Give back exactly the lines of the material below, starting with the line with "Redesign the app, status: To" and going on through the line with "REFACTOR 2: Rename".

━━━ DATA FOR REVIEW

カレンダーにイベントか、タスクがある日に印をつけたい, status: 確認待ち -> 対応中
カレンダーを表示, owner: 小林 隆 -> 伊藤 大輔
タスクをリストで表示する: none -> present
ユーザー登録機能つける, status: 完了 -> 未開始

━━━━━━
━━━ DATA FOR REVIEW

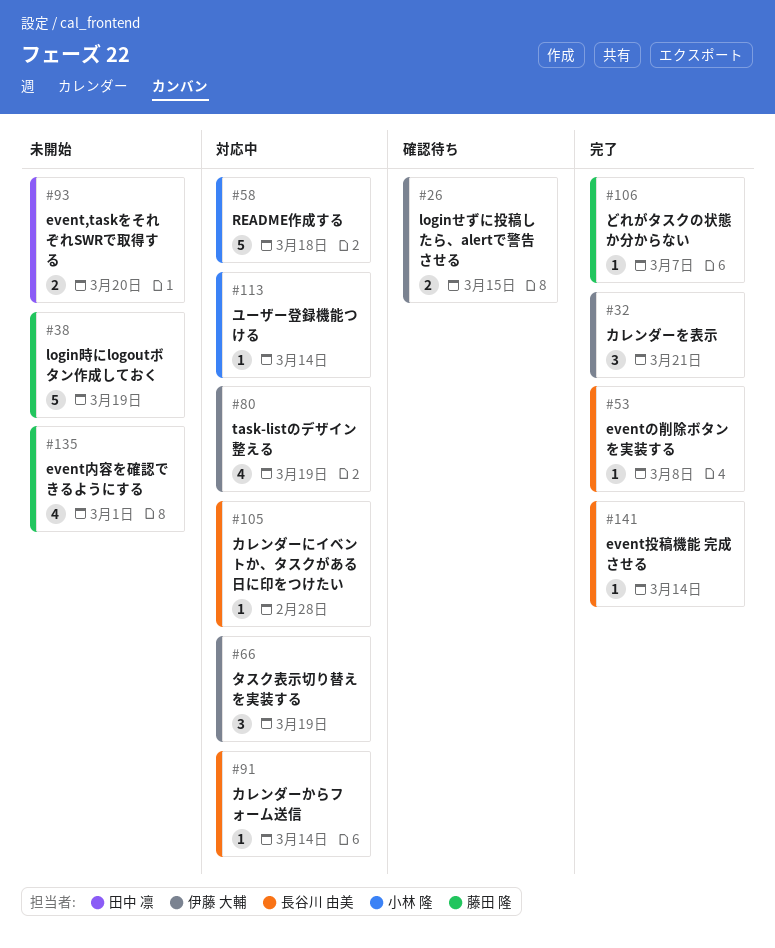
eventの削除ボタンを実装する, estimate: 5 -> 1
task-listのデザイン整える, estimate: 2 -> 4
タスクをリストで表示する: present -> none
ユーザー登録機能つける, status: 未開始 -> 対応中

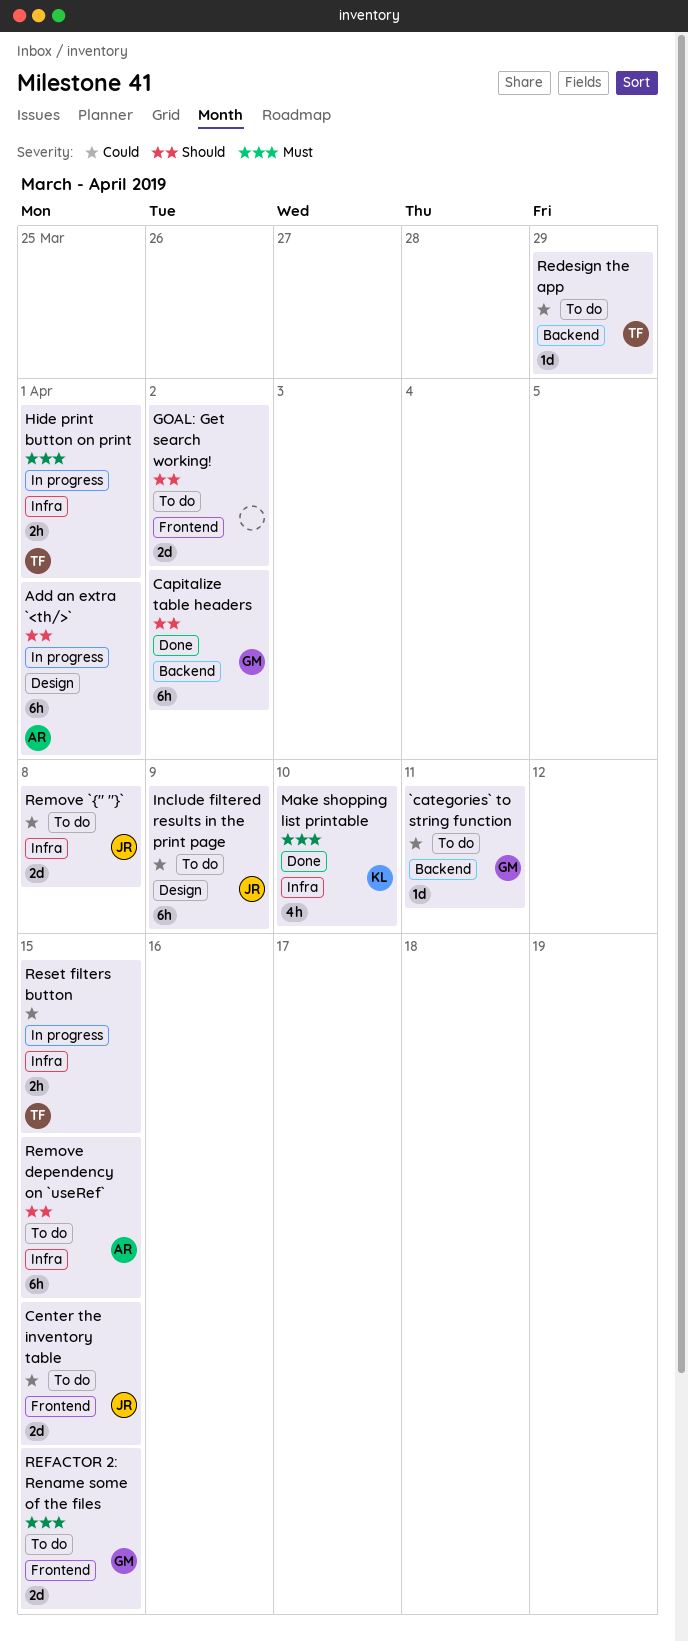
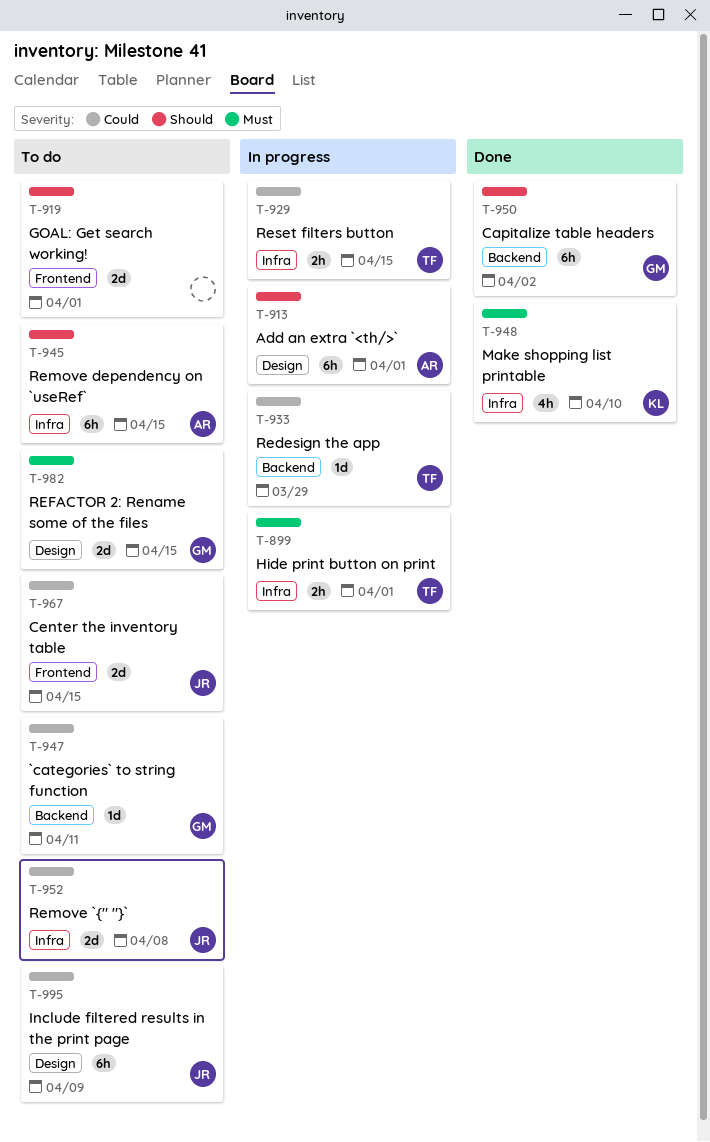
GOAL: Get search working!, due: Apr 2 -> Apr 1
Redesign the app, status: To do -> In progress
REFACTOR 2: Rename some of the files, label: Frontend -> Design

━━━━━━

TASK SOLUTION:
Redesign the app, status: To do -> In progress
REFACTOR 2: Rename some of the files, label: Frontend -> Design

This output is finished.